On Tue, Feb 18, 2014 at 9:34 AM, Samuel Klein <meta.sj@gmail.com> wrote:
Why do you want categories in the first place?  Why not extract
whatever semantic meaning you need (e.g., about genderbread) by
parsing the sentences in each article?

Because for most people gender is a private matter which never makes it into their article because being a private matter there are no reliable sources about it?

> Coming from a Western, English-language point of view it's very easy to
> create structures that declare groups of people such as fa'afafine incapable
> of existing.

... so many assumptions you just made there :-)

Yes, but I happen to know they're all true; because I was speaking of myself.
Why is this a problem?
The attribute "gender according to DNB" is a) useful historical data,
b) verifiable, and c) easy to add to wikidata.
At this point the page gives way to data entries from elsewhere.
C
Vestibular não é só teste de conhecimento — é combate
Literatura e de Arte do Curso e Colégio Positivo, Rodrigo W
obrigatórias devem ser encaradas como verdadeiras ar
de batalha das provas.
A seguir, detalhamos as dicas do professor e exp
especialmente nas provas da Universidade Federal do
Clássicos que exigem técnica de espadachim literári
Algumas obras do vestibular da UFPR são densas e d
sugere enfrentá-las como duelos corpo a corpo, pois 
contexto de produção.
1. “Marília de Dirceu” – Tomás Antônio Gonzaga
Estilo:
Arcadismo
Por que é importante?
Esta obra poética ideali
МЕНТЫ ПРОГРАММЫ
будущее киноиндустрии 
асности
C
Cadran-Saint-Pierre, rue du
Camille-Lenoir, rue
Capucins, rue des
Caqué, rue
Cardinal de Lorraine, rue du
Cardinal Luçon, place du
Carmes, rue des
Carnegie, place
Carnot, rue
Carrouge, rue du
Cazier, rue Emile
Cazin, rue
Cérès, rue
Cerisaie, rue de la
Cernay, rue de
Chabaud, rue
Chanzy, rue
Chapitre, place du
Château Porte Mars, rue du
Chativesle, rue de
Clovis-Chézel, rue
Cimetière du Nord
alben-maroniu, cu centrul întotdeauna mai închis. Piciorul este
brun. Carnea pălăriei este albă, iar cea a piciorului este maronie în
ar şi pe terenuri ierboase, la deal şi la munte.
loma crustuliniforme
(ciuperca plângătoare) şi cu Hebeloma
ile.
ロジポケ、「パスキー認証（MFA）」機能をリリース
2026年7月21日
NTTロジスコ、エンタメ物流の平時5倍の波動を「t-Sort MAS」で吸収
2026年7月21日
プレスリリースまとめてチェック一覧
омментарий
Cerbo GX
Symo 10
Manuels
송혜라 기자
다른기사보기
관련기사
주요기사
I believe you can have
"DNB-gender" as one of the variations on the global "gender"
attribute.  Most articles (unless they are talking about the DNB
specifically) would likely refer to the global attribute.  But this
way you can have both datasets globally accessible.  Then after the
import is done, people can write bulk data-cleaning scripts to help
humans review those articles where the two differ.  And in cases where
there is a years-long edit war about what the global attribute should
be, you can keep track of what the input source-data is from various
I'm primarily an en.wiki editor and frankly don't care about wikidata, except as it affects en.wiki.

What I am sure of is that 'gender' on en.wiki defaulting to DNB-gender unless the individual has spoken about their gender in reliable sources is inappropriate. Not only does it breach WP:BLP, but by white-washing minorities it is a travesty of [[Wikipedia:Systemic bias]].